— BEGIN Information given —
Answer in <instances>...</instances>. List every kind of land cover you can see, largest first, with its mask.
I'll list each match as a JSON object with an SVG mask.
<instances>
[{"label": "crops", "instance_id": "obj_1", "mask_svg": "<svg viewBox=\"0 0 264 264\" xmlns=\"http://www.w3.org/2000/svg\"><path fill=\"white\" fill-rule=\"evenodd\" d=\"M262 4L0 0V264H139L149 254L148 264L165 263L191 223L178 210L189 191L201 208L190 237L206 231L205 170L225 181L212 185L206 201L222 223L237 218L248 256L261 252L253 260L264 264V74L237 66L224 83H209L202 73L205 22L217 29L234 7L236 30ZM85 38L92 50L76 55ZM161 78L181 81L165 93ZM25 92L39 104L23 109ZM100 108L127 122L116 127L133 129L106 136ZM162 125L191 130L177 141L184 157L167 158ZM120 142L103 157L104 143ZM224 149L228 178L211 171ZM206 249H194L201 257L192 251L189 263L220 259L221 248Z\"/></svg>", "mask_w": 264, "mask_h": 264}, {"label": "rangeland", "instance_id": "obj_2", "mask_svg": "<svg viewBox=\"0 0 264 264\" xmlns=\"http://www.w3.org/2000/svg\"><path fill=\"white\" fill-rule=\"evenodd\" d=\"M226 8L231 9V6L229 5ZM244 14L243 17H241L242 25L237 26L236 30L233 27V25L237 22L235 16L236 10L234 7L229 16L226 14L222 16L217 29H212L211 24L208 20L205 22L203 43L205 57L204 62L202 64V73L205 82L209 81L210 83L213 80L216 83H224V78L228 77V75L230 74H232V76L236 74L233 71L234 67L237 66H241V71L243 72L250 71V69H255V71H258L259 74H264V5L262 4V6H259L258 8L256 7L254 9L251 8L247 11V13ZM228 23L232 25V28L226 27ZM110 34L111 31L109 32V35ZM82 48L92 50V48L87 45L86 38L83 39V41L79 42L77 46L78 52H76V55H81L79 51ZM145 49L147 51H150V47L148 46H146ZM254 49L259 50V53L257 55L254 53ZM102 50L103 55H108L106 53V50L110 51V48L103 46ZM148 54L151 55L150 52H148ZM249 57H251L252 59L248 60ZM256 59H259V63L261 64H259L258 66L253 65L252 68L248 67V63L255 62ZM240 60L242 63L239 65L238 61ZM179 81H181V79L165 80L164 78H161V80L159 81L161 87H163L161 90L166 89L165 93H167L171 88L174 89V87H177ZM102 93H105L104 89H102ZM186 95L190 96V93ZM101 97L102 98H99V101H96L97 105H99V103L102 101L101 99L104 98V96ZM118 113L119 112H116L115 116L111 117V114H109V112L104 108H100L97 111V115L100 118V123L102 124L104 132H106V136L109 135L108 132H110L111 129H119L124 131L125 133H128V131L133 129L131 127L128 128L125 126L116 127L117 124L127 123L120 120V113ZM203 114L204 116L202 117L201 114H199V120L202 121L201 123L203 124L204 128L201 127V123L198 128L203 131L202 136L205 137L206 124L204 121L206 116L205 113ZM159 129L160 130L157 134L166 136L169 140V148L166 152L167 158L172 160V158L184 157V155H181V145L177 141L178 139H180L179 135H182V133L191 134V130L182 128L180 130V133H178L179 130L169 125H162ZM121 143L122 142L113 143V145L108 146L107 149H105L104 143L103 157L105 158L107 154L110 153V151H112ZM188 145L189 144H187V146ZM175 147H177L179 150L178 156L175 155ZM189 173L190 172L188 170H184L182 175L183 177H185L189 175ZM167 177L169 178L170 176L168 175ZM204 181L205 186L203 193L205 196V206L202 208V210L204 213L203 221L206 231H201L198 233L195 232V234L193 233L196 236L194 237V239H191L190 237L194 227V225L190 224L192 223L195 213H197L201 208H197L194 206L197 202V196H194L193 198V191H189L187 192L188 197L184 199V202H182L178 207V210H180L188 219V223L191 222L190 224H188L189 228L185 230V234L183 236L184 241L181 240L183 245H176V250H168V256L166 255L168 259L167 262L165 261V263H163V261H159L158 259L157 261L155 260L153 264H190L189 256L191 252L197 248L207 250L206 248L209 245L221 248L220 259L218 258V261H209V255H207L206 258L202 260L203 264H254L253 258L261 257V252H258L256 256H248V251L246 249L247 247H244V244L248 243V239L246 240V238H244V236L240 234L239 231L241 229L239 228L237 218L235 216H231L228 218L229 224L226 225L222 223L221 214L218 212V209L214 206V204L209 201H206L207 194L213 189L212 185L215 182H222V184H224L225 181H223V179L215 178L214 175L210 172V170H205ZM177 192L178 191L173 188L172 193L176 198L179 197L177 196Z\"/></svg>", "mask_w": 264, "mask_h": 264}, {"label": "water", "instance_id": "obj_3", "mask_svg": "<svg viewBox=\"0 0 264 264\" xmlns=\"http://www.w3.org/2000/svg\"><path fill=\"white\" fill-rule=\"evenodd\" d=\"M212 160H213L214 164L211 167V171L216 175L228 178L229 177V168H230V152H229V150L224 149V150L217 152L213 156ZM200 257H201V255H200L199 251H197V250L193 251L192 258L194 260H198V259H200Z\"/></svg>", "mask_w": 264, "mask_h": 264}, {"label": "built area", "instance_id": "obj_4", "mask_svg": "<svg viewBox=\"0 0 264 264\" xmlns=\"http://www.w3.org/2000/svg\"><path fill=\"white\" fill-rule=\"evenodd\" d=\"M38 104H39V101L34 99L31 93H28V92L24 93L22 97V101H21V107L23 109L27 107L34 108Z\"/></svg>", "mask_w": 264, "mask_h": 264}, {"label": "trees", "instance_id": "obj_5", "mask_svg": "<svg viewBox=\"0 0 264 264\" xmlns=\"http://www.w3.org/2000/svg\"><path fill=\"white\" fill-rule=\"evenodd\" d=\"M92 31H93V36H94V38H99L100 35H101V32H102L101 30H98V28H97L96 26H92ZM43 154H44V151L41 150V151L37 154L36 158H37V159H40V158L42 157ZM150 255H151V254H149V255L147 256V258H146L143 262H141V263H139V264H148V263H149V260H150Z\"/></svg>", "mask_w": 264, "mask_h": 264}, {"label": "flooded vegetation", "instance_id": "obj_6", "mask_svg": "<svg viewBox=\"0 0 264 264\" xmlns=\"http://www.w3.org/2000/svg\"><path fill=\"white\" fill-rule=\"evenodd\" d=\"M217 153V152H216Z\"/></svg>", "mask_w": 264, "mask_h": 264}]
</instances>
— END Information given —
Pick out each line of the rows above that contains the word "with".

Answer in <instances>...</instances>. List every kind of land cover you can see, largest first, with its mask.
I'll list each match as a JSON object with an SVG mask.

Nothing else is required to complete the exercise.